Directions: Output only the lines below from the one containing "right wrist: (31, 746)" to the one containing "left ankle: (513, 1008)", exactly as written, both ends kept.

Data to process:

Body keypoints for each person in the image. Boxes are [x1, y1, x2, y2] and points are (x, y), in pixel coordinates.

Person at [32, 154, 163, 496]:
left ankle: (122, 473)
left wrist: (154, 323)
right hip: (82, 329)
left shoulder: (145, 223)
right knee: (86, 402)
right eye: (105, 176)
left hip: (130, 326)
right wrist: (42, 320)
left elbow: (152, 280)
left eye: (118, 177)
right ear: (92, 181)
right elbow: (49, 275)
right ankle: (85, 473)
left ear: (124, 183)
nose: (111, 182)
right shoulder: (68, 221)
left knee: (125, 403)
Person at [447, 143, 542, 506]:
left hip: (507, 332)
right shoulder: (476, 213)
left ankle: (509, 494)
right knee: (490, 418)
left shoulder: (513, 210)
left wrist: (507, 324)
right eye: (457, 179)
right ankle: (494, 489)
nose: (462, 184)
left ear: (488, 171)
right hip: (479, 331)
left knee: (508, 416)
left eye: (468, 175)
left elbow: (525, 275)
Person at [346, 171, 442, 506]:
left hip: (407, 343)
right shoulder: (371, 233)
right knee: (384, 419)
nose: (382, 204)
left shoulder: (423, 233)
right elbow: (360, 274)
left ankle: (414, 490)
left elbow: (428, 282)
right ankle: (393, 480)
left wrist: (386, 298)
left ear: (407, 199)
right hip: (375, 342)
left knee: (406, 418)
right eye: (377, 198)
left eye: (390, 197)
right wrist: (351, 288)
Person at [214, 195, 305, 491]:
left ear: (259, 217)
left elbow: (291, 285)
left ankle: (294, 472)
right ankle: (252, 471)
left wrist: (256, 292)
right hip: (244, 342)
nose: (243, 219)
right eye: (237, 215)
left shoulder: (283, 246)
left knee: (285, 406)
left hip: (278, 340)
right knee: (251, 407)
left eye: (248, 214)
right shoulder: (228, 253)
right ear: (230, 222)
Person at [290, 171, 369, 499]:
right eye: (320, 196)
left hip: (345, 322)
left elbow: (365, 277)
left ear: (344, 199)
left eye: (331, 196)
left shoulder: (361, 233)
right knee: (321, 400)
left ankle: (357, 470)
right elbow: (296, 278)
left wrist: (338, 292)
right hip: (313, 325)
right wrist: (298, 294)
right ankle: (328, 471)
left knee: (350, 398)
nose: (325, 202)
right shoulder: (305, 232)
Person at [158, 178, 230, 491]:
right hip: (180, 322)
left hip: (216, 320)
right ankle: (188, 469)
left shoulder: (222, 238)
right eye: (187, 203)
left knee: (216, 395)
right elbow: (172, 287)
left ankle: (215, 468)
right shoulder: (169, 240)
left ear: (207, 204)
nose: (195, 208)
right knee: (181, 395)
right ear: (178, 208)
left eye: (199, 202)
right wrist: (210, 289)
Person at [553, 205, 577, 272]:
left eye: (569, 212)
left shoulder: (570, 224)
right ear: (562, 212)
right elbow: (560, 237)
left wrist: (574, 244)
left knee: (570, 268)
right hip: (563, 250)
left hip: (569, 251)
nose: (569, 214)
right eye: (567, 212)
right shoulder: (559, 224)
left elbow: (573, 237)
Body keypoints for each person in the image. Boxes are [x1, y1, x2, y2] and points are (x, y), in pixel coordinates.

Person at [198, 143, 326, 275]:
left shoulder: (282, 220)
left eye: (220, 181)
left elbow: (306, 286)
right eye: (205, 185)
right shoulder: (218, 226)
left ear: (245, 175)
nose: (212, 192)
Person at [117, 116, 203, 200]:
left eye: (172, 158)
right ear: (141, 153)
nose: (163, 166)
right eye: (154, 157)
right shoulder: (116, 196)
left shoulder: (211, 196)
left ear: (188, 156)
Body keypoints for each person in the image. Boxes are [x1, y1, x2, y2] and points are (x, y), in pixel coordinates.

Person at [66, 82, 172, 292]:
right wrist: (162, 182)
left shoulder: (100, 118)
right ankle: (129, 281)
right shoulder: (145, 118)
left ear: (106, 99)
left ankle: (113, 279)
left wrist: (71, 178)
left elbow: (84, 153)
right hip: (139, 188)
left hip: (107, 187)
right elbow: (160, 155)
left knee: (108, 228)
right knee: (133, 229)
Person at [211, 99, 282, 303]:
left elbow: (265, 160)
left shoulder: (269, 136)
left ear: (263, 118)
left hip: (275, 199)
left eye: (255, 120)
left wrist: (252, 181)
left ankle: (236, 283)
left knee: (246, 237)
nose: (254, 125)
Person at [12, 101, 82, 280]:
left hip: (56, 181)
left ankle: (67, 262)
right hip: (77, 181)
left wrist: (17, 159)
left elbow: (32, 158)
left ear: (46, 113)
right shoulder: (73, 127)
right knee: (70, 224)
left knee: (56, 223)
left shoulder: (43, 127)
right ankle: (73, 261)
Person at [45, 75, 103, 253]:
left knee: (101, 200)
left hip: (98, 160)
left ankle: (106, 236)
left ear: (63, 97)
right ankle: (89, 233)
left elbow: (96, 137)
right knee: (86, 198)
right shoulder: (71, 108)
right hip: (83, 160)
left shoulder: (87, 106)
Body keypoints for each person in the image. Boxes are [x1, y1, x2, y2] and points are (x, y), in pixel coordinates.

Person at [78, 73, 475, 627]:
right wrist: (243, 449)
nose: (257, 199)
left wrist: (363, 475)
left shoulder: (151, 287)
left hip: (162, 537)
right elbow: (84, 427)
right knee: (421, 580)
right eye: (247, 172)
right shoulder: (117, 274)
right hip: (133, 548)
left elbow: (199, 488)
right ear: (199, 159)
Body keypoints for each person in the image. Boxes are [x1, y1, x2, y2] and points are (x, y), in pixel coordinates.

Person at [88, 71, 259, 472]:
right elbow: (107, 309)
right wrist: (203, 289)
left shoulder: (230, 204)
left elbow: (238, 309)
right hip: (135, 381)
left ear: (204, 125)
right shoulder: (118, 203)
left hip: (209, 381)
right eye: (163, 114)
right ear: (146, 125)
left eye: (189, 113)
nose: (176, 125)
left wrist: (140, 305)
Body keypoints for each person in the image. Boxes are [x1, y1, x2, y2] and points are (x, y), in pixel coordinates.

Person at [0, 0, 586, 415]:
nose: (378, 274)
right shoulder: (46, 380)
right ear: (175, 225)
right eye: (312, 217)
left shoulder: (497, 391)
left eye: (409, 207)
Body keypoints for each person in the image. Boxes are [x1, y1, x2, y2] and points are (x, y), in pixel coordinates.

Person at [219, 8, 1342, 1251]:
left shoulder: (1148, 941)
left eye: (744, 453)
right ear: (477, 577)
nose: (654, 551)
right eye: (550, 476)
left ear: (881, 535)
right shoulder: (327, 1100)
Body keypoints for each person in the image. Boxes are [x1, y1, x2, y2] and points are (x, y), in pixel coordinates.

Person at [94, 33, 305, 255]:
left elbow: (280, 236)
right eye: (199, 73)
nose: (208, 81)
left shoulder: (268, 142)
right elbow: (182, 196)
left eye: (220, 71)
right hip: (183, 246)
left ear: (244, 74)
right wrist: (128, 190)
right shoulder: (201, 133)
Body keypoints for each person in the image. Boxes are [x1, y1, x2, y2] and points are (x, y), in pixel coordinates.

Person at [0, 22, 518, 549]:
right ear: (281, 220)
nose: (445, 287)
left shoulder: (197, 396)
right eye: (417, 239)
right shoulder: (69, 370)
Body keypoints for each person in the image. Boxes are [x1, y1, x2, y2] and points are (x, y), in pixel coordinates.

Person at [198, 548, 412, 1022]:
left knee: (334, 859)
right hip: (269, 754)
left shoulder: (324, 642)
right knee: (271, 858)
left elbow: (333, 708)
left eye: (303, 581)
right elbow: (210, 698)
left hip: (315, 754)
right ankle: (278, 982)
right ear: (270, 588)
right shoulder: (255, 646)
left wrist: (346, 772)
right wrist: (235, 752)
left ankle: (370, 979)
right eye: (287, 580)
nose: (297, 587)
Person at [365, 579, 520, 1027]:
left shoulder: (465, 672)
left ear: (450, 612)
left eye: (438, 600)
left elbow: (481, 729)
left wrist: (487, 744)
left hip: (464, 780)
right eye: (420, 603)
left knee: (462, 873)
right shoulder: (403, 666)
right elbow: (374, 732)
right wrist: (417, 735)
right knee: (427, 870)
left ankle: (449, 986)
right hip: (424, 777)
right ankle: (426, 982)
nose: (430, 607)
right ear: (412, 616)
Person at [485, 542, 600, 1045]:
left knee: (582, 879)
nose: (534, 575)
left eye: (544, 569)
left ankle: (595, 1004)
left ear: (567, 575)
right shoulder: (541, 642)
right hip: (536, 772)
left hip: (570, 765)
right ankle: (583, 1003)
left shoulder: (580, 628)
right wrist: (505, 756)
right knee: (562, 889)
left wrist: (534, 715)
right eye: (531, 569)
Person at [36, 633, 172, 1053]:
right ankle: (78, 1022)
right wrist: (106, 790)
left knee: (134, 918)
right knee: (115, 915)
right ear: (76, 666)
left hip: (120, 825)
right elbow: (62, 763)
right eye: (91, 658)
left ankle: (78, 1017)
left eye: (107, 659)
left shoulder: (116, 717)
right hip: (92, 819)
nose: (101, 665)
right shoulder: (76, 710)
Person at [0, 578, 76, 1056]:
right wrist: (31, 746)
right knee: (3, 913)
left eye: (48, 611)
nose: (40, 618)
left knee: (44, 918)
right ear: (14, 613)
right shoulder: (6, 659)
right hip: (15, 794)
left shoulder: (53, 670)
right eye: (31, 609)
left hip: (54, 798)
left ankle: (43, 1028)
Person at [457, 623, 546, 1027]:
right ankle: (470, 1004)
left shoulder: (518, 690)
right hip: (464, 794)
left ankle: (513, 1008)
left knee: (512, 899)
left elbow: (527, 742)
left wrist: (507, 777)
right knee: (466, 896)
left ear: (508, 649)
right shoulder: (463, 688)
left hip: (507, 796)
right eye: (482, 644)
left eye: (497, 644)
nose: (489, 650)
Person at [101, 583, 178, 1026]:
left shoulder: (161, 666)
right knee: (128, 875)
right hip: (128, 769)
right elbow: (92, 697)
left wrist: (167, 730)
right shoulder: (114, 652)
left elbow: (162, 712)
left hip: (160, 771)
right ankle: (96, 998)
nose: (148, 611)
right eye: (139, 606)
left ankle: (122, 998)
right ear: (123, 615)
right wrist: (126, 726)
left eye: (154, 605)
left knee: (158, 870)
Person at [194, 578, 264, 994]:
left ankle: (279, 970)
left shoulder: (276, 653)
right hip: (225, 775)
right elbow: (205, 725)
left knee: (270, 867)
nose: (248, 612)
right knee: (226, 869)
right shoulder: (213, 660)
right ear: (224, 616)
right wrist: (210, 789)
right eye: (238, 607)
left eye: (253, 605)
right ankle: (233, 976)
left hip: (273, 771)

Solution to this exercise:
right wrist: (31, 746)
right knee: (3, 913)
left eye: (48, 611)
nose: (40, 618)
left knee: (44, 918)
right ear: (14, 613)
right shoulder: (6, 659)
right hip: (15, 794)
left shoulder: (53, 670)
right eye: (31, 609)
left hip: (54, 798)
left ankle: (43, 1028)
Person at [457, 623, 546, 1027]:
right ankle: (470, 1004)
left shoulder: (518, 690)
right hip: (464, 794)
left ankle: (513, 1008)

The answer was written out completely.